** begin EXCERPT TO READ **

Listener questions are the heart and soul of WGBH's Curiosity Desk, and WGBH reporters are just as curious as any other WGBH listener. Recently, WGBH News' Craig LeMoult reached out to the Curiosity Desk in the hopes of finding an answer to what turned out to be a fairly dirty question.

As a professional reporter, LeMoult is trained in the art of "getting to the bottom of things." But when he recently tore down an old shed in his backyard, he came upon a head-scratcher at his feet.

"I would describe it as essentially looking like a manhole cover," said LeMoult. "And there are words on it. It says F.B. Jones, Somerville, Mass."

There's a hinge on one side of this "manhole cover," and a foot pedal on the other. If you step on it, it pops open, revealing a big metal bin inside a concrete lining.

"So my question is: What the heck is this thing?" asked LeMoult.

This thing — put simply — is an old garbage can. Its technical name is a subterranean receiver. And LeMoult is not the only resident in the area to stumble upon one of these is his yard. Back in the early-to-mid-20th century, they were a staple of life around here.

"Yes, definitely ubiquitous," said Jack Leydon, who grew up in Somerville in the era when the F.B. Jones Company’s subterranean receiver was king. "Everyone had an outdoor, underground garbage pail."

Today, we use words like trash, garbage, refuse and rubbish interchangeably — but in Leydon’s day, garbage meant garbage.

"This is not going to be news to anybody over a certain age, but no civilized person would throw their garbage in the rubbish," he explained.

Rubbish was dry trash that would be tossed in metal pails for curbside pickup — much like today. Garbage, on the other hand, consisted of food scraps and organic material — all that gross wet stuff. And it was the garbage — specifically — that these receptacles were designed to keep hidden away until it could be dealt with.

"We would not just see the truck, but we literally could smell it a good couple of hundred yards away," recalled Somerville Alderman Jack Connolly. "Most noticeably in June, July and August — it was extremely fragrant."

When Connolly was young, the garbage men came through twice a week. And it was grueling work, pulling heavy, garbage-filled, metal bins up from the ground, lugging them from the backyard to the garbage truck at the curbside, emptying it, and then returning it, at house after house.

** end EXCERPT TO READ **
** begin DATA SEGMENT **

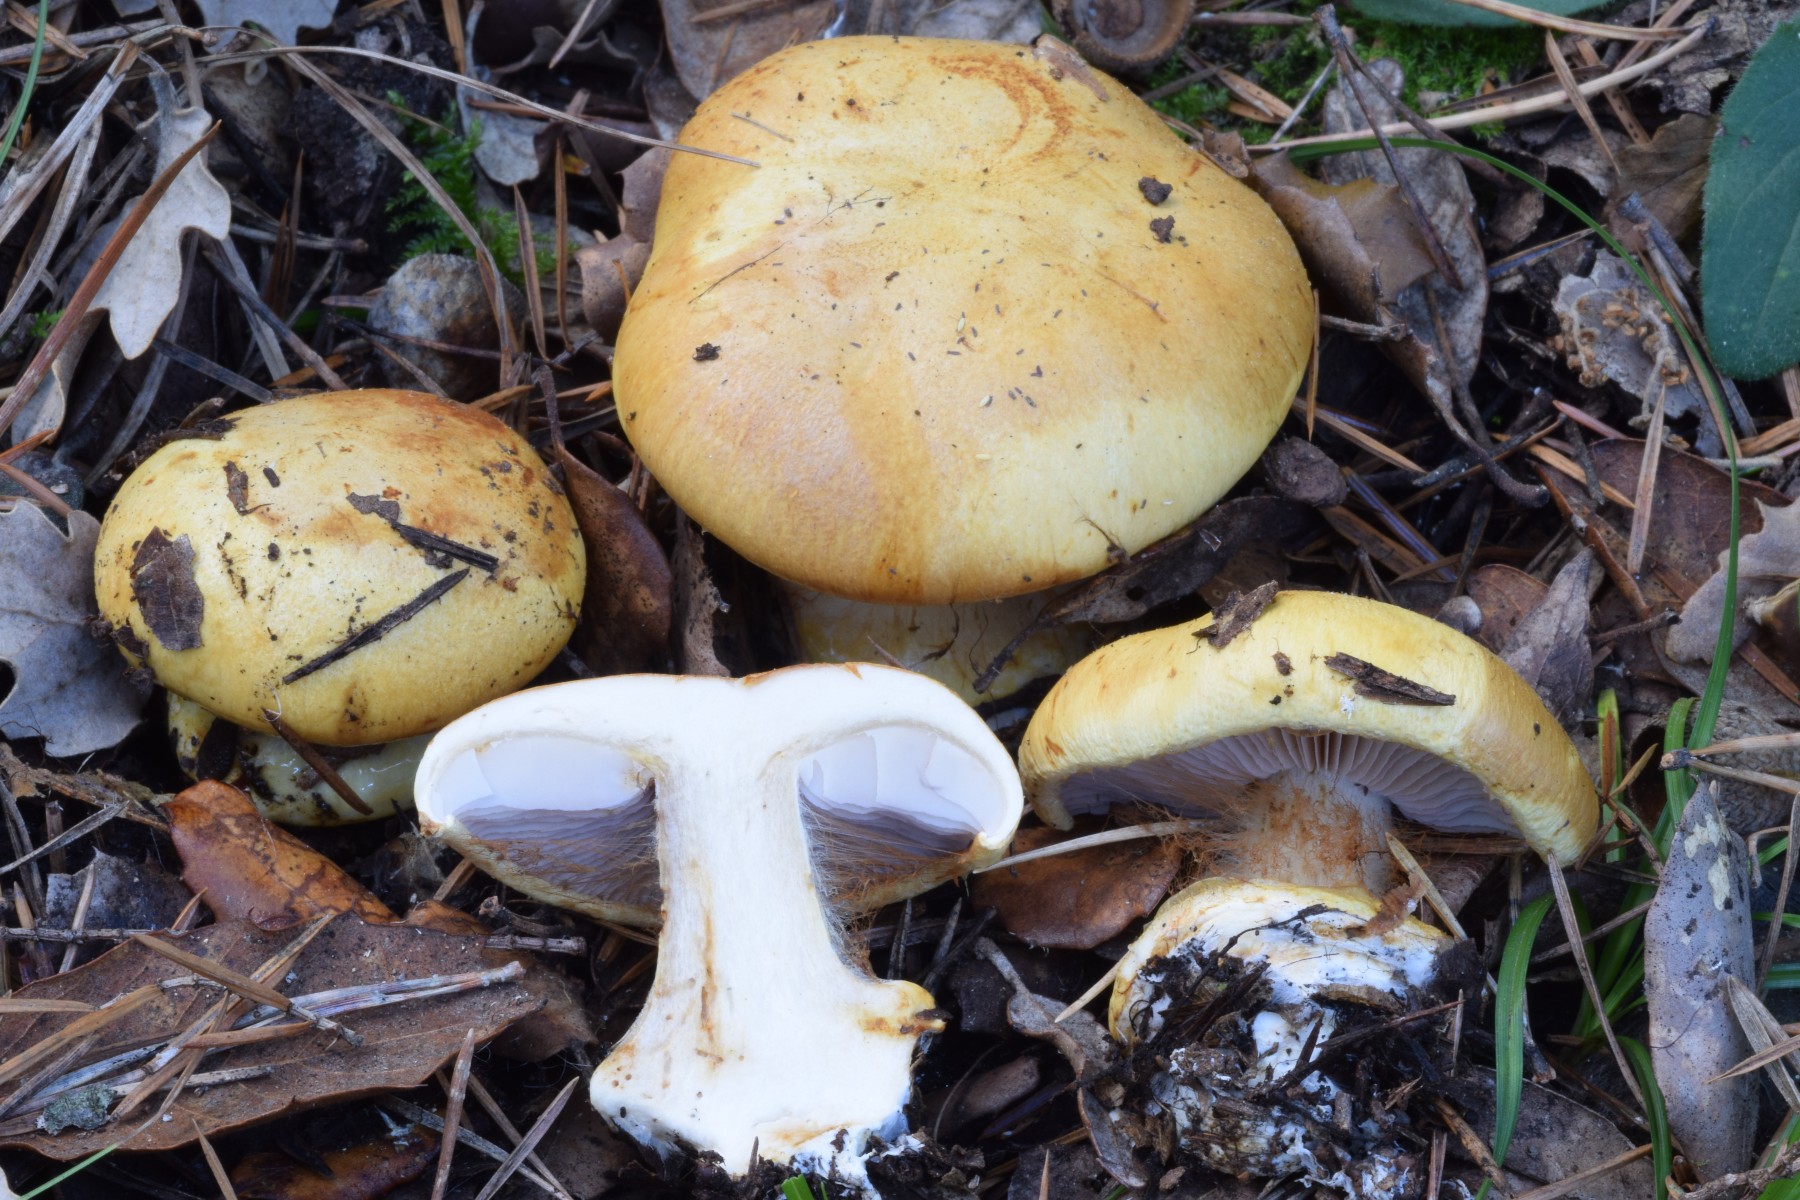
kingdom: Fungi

** end DATA SEGMENT **

§ **GIVEN REQUEST**: In the piece on the underground garbage can, which words does it say people today use interchangeably?

§ **RESPONSE**: Trash, garbage, refuse, and rubbish.